Start of Data for the task

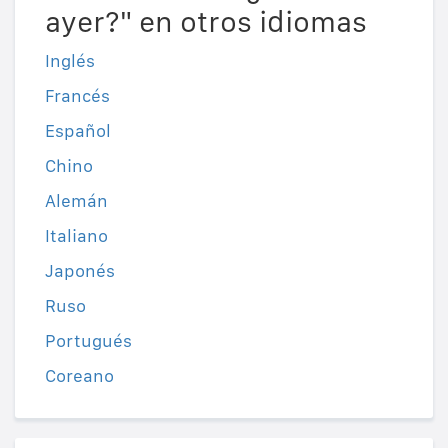
ayer?" en otros idiomas
Inglés
Francés
Español
Chino
Alemán
Italiano
Japonés
Ruso
Portugués
Coreano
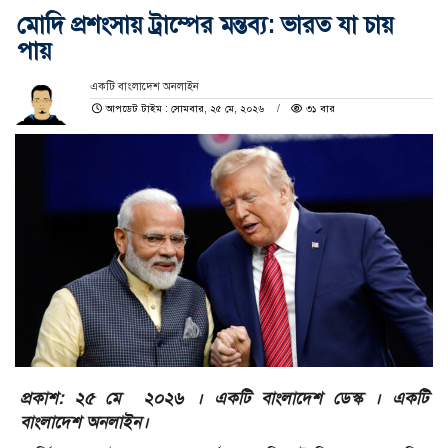
মোদি প্রশংসায় ট্রাম্পের মন্তব্য: ভারত যা চায়
পায়
একটি বাংলাদেশ অনলাইন
আপডেট টাইম : সোমবার, ২৫ মে, ২০২৬
৩১ বার
প্রকাশ: ২৫ মে ২০২৬ । একটি বাংলাদেশ ডেস্ক । একটি
বাংলাদেশ অনলাইন।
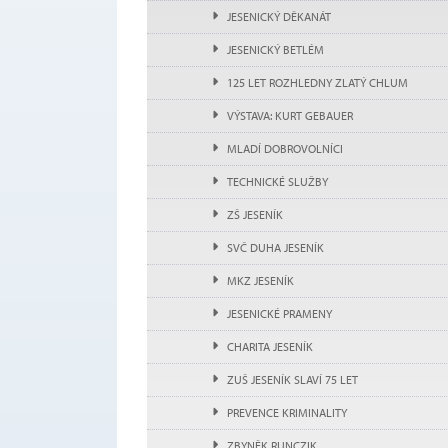
JESENICKÝ DĚKANÁT
JESENICKÝ BETLÉM
125 LET ROZHLEDNY ZLATÝ CHLUM
VÝSTAVA: KURT GEBAUER
MLADÍ DOBROVOLNÍCI
TECHNICKÉ SLUŽBY
ZŠ JESENÍK
SVČ DUHA JESENÍK
MKZ JESENÍK
JESENICKÉ PRAMENY
CHARITA JESENÍK
ZUŠ JESENÍK SLAVÍ 75 LET
PREVENCE KRIMINALITY
ZBYNĚK RUNCZIK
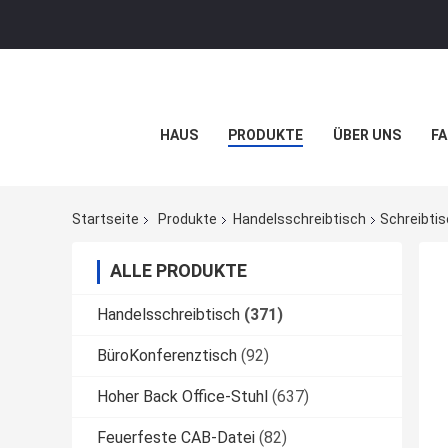
HAUS
PRODUKTE
ÜBER UNS
FA
Startseite
Produkte
Handelsschreibtisch
Schreibti
ALLE PRODUKTE
Handelsschreibtisch
(371)
BüroKonferenztisch
(92)
Hoher Back Office-Stuhl
(637)
Feuerfeste CAB-Datei
(82)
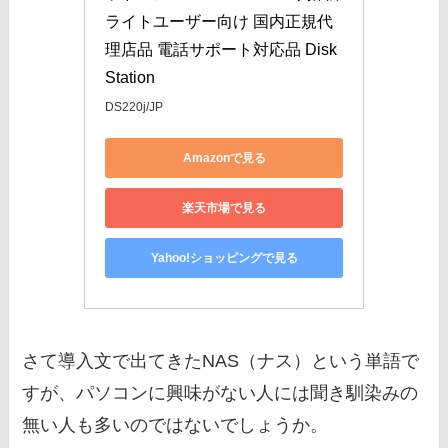
ライトユーザー向け 国内正規代
理店品 電話サポート対応品 Disk
Station
DS220j/JP
Amazonで見る
楽天市場で見る
Yahoo!ショッピングで見る
さて導入文で出てきたNAS（ナス）という単語で
すが、パソコンに興味がない人には聞き馴染みの
無い人も多いのではないでしょうか。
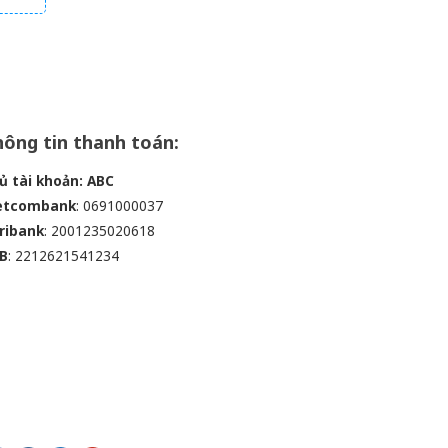
ông tin thanh toán:
ủ tài khoản: ABC
etcombank
: 0691000037
ribank
: 2001235020618
B
: 2212621541234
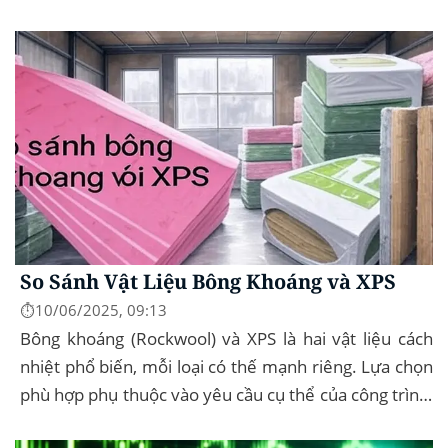
dụng của mình – đây...
So Sánh Vật Liệu Bông Khoáng và XPS
⏱️10/06/2025, 09:13
Bông khoáng (Rockwool) và XPS là hai vật liệu cách
nhiệt phổ biến, mỗi loại có thế mạnh riêng. Lựa chọn
phù hợp phụ thuộc vào yêu cầu cụ thể của công trình,
như chống cháy, cách âm, hay...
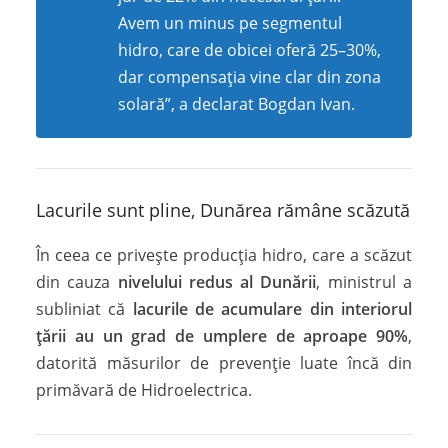
Avem un minus pe segmentul
hidro, care de obicei oferă 25–30%,
dar compensația vine clar din zona
solară”, a declarat Bogdan Ivan.
Lacurile sunt pline, Dunărea rămâne scăzută
În ceea ce privește producția hidro, care a scăzut
din cauza
nivelului redus al Dunării
, ministrul a
subliniat că
lacurile de acumulare din interiorul
țării au un grad de umplere de aproape 90%
,
datorită măsurilor de prevenție luate încă din
primăvară de Hidroelectrica.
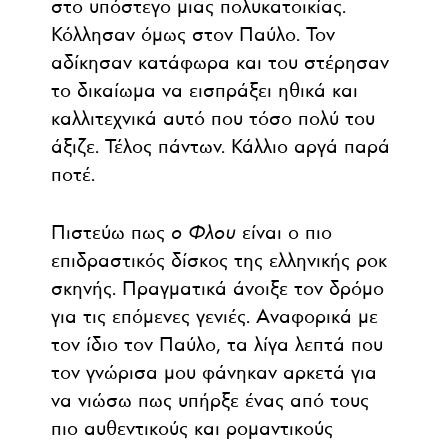
στο υπόστεγο μιας πολυκατοικίας.
Κόλλησαν όμως στον Παύλο. Τον
αδίκησαν κατάφωρα και του στέρησαν
το δικαίωμα να εισπράξει ηθικά και
καλλιτεχνικά αυτό που τόσο πολύ του
άξιζε. Τέλος πάντων. Κάλλιο αργά παρά
ποτέ.
Πιστεύω πως
ο Φλου
είναι ο πιο
επιδραστικός δίσκος της ελληνικής ροκ
σκηνής. Πραγματικά άνοιξε τον δρόμο
για τις επόμενες γενιές. Αναφορικά με
τον ίδιο τον Παύλο, τα λίγα λεπτά που
τον γνώρισα μου φάνηκαν αρκετά για
να νιώσω πως υπήρξε ένας από τους
πιο αυθεντικούς και ρομαντικούς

End of Data for the task

▶ _Work required_
Without the images, output all the entries exactly as they stand.

▶ _Completed exercise_
ayer?" en otros idiomas
Inglés
Francés
Español
Chino
Alemán
Italiano
Japonés
Ruso
Portugués
Coreano
মোদি প্রশংসায় ট্রাম্পের মন্তব্য: ভারত যা চায়
পায়
একটি বাংলাদেশ অনলাইন
আপডেট টাইম : সোমবার, ২৫ মে, ২০২৬
৩১ বার
প্রকাশ: ২৫ মে ২০২৬ । একটি বাংলাদেশ ডেস্ক । একটি
বাংলাদেশ অনলাইন।
JESENICKÝ DĚKANÁT
JESENICKÝ BETLÉM
125 LET ROZHLEDNY ZLATÝ CHLUM
VÝSTAVA: KURT GEBAUER
MLADÍ DOBROVOLNÍCI
TECHNICKÉ SLUŽBY
ZŠ JESENÍK
SVČ DUHA JESENÍK
MKZ JESENÍK
JESENICKÉ PRAMENY
CHARITA JESENÍK
ZUŠ JESENÍK SLAVÍ 75 LET
PREVENCE KRIMINALITY
ZBYNĚK RUNCZIK
HAUS
PRODUKTE
ÜBER UNS
FA
Startseite
Produkte
Handelsschreibtisch
Schreibti
ALLE PRODUKTE
Handelsschreibtisch
(371)
BüroKonferenztisch
(92)
Hoher Back Office-Stuhl
(637)
Feuerfeste CAB-Datei
(82)
ライトユーザー向け 国内正規代
理店品 電話サポート対応品 Disk
Station
DS220j/JP
Amazonで見る
楽天市場で見る
Yahoo!ショッピングで見る
さて導入文で出てきたNAS（ナス）という単語で
すが、パソコンに興味がない人には聞き馴染みの
無い人も多いのではないでしょうか。
ông tin thanh toán:
ủ tài khoản: ABC
etcombank
: 0691000037
ribank
: 2001235020618
B
: 2212621541234
dụng của mình – đây...
So Sánh Vật Liệu Bông Khoáng và XPS
⏱️10/06/2025, 09:13
Bông khoáng (Rockwool) và XPS là hai vật liệu cách
nhiệt phổ biến, mỗi loại có thế mạnh riêng. Lựa chọn
phù hợp phụ thuộc vào yêu cầu cụ thể của công trình,
như chống cháy, cách âm, hay...
Avem un minus pe segmentul
hidro, care de obicei oferă 25–30%,
dar compensația vine clar din zona
solară”, a declarat Bogdan Ivan.
Lacurile sunt pline, Dunărea rămâne scăzută
În ceea ce privește producția hidro, care a scăzut
din cauza
nivelului redus al Dunării
, ministrul a
subliniat că
lacurile de acumulare din interiorul
țării au un grad de umplere de aproape 90%
,
datorită măsurilor de prevenție luate încă din
primăvară de Hidroelectrica.
στο υπόστεγο μιας πολυκατοικίας.
Κόλλησαν όμως στον Παύλο. Τον
αδίκησαν κατάφωρα και του στέρησαν
το δικαίωμα να εισπράξει ηθικά και
καλλιτεχνικά αυτό που τόσο πολύ του
άξιζε. Τέλος πάντων. Κάλλιο αργά παρά
ποτέ.
Πιστεύω πως
ο Φλου
είναι ο πιο
επιδραστικός δίσκος της ελληνικής ροκ
σκηνής. Πραγματικά άνοιξε τον δρόμο
για τις επόμενες γενιές. Αναφορικά με
τον ίδιο τον Παύλο, τα λίγα λεπτά που
τον γνώρισα μου φάνηκαν αρκετά για
να νιώσω πως υπήρξε ένας από τους
πιο αυθεντικούς και ρομαντικούς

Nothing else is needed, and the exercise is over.